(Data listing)

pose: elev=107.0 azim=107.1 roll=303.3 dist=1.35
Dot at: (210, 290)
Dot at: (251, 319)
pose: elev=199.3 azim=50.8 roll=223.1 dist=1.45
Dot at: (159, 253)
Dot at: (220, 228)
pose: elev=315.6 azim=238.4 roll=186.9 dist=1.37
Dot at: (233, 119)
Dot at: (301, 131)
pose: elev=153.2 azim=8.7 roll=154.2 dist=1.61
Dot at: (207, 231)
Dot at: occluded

---

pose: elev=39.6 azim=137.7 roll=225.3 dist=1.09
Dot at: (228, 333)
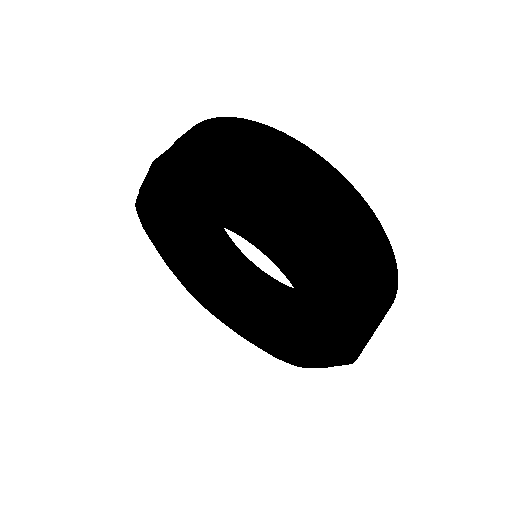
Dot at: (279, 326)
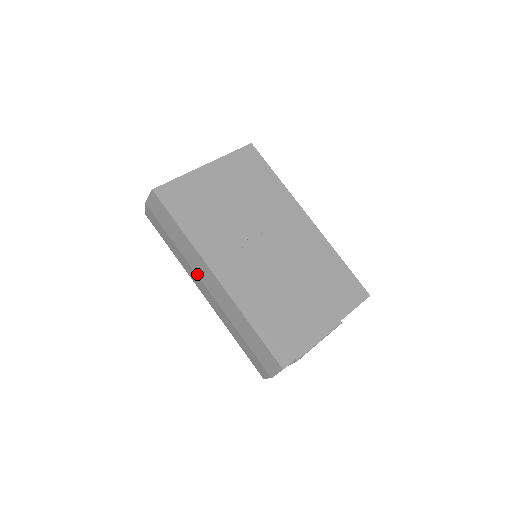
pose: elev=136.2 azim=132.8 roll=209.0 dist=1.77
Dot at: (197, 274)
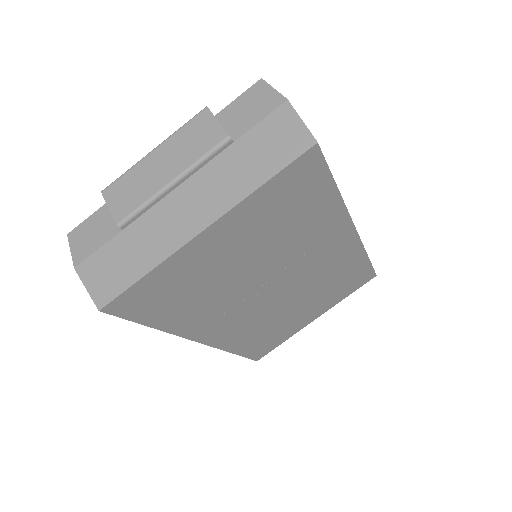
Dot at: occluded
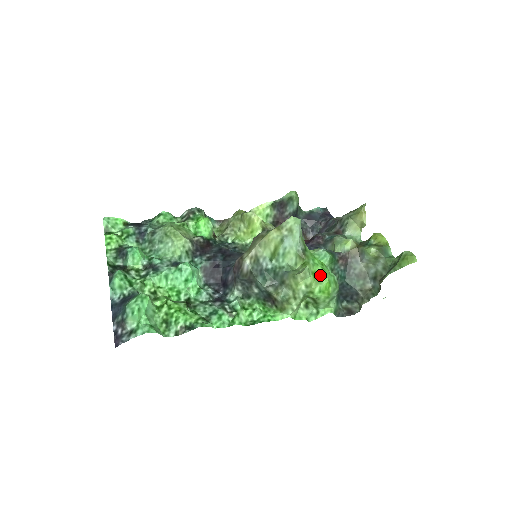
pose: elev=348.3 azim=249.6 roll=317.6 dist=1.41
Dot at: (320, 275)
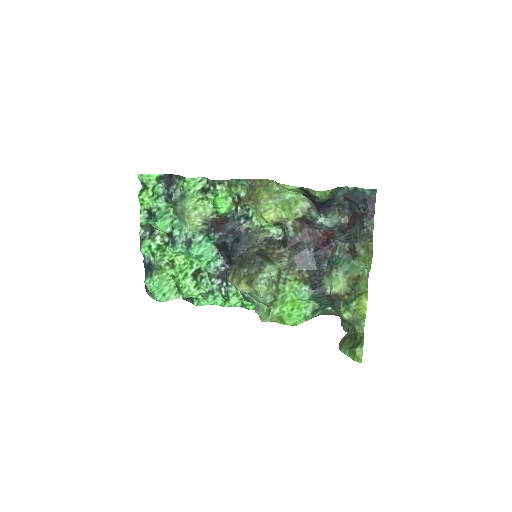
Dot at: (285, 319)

**WHAT YOU HAVE TO DO**. Can you repeat the rows starting at the line with "pose: elev=107.0 azim=107.1" and ending at the line with "Dot at: (301, 131)", renaming "pose" to "view" and changing nothing else?

**RESPONSE TO THIS TASK**.
view: elev=107.0 azim=107.1 roll=303.3 dist=1.35
Dot at: (210, 290)
Dot at: (251, 319)
view: elev=199.3 azim=50.8 roll=223.1 dist=1.45
Dot at: (159, 253)
Dot at: (220, 228)
view: elev=315.6 azim=238.4 roll=186.9 dist=1.37
Dot at: (233, 119)
Dot at: (301, 131)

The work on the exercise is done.